4 thoughts on Towards a better review system

  1. Alternative reasons why you have a skewed distribution of product reviews:
    1. Natural selection. Poorly selling products stop selling and you’re left with the good ones hence skewed reviews.
    2. Vast majority of products are cheap and simple, with a basic function. Having a 5 star rating system for a battery is pointless, it’s a binary assessment. It either works or doesnt. This could explain the average skew.

    Problems with your idea:
    1. Anything that takes that long will be filled out by less people. Less reviews is less information and less utility as a review system.
    2. Your review system doesn’t give the buyer an opportunity to comment on things other than the product. Delivery price, speed, quality of packaging, customer service etc may also play into an overall rating. This is important as product as a whole.

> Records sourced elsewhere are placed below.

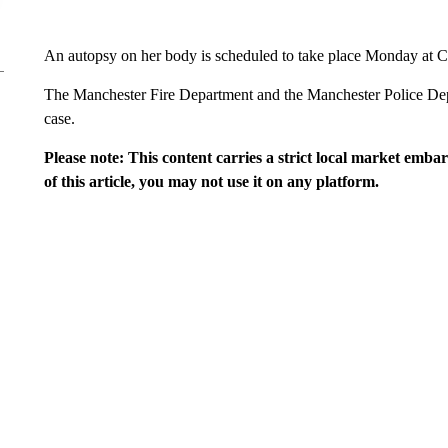
An autopsy on her body is scheduled to take place Monday at C
The Manchester Fire Department and the Manchester Police Depa
case.
Please note: This content carries a strict local market emba
of this article, you may not use it on any platform.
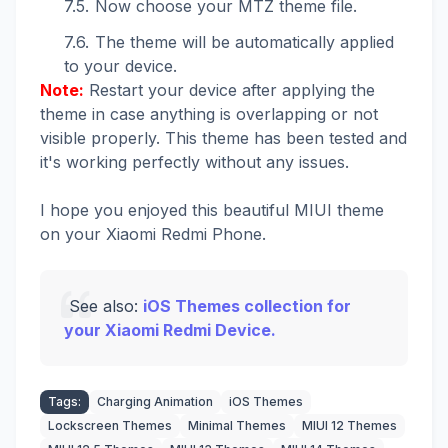
Now choose your MTZ theme file.
The theme will be automatically applied
to your device.
Note:
Restart your device after applying the
theme in case anything is overlapping or not
visible properly. This theme has been tested and
it's working perfectly without any issues.
I hope you enjoyed this beautiful MIUI theme
on your Xiaomi Redmi Phone.
See also:
iOS Themes collection for
your Xiaomi Redmi Device.
Tags:
Charging Animation
iOS Themes
Lockscreen Themes
Minimal Themes
MIUI 12 Themes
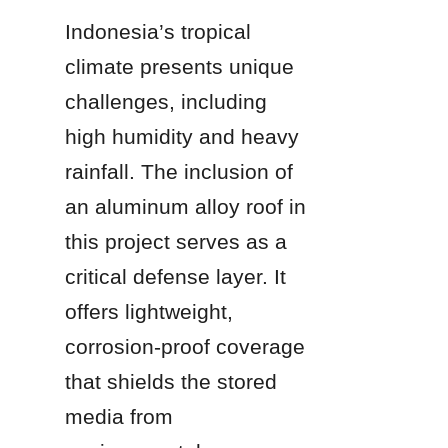
Indonesia’s tropical 
climate presents unique 
challenges, including 
high humidity and heavy 
rainfall. The inclusion of 
an aluminum alloy roof in 
this project serves as a 
critical defense layer. It 
offers lightweight, 
corrosion-proof coverage 
that shields the stored 
media from 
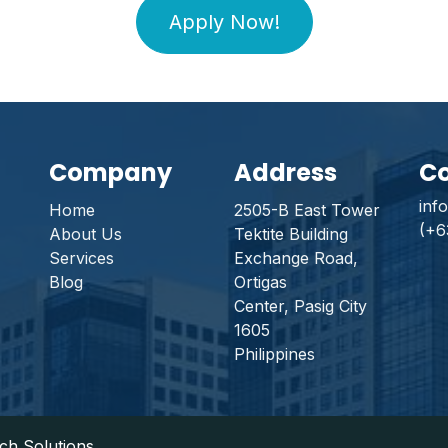
Apply Now!
Company
Address
Co
inf
Home
2505-B East Tower
(+6
About Us
Tektite Building
Services
Exchange Road,
Blog
Ortigas
Center, Pasig City
1605
Philippines
rch Solutions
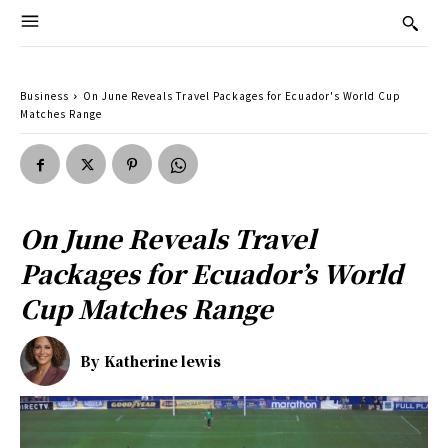
Business
On June Reveals Travel Packages for Ecuador's World Cup
Matches Range
On June Reveals Travel
Packages for Ecuador’s World
Cup Matches Range
By
Katherine lewis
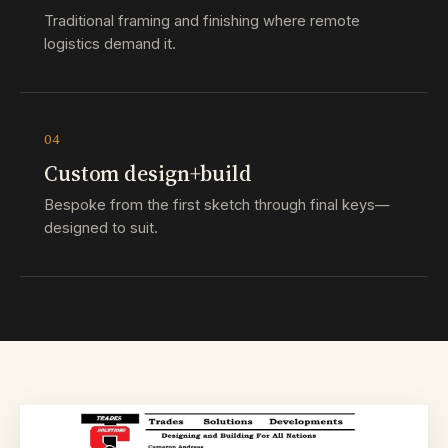
Traditional framing and finishing where remote
logistics demand it.
04
Custom design+build
Bespoke from the first sketch through final keys—
designed to suit.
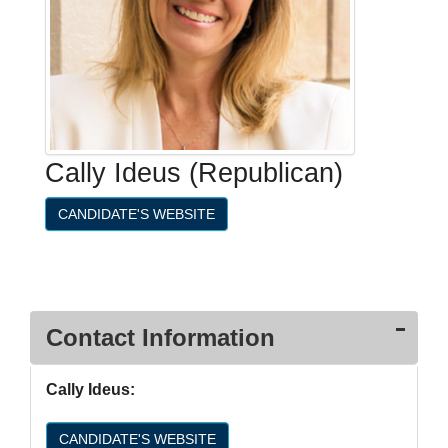
Cally Ideus (Republican)
CANDIDATE'S WEBSITE
Contact Information
Cally Ideus:
CANDIDATE'S WEBSITE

    • I would, in general, reject the natural selection idea. Rather, it’s more likely that people only post reviews when they have something very positive or very negative to say.

      Agree with the basic function explanation. I think though that that is more grounds for an expectation based review e.g. Expectation = functional battery that doesn’t explode. Meets expectation = yes/no.

      Length: In order to leave a review on Amazon, for example, you need to come up with a star rating and write something. That’s a scale-based rating and some text entry. With the two item version I’ve proposed, that’s still the same. It won’t take longer. If people want to skip the text entry and leave an expectation score on a Likert scale, this is no more effort than providing a star rating.

      Other things: A product rating is separate from a seller rating, and in this respect I am focusing only on the former. A pair of headphones receiving 1 star ratings because the seller doesn’t send them out on time is not a fair reflection of the product. On the other hand, if the original packaging a product is supplied in is insufficient, then this is something that can contribute to a downward revision of outcome relative to expectation.

  2. Neel, thanks for the article. I find this topic really interesting, and as someone who is annoyed by the uselessness of the 5-star rating I fully support your efforts towards designing a more useful rating system. Another potential upside of the system you are suggesting might be an integration with a recommender system that could give you better suggestions based on keywords from the reviews of products you bought or viewed previously. Improved recommender system might lead to more purchases.

    • Good point. With expectation keywords, you could be shown a list of ‘best-matching’ products based on the proportion of reviewers that share your expectations and found that they were met.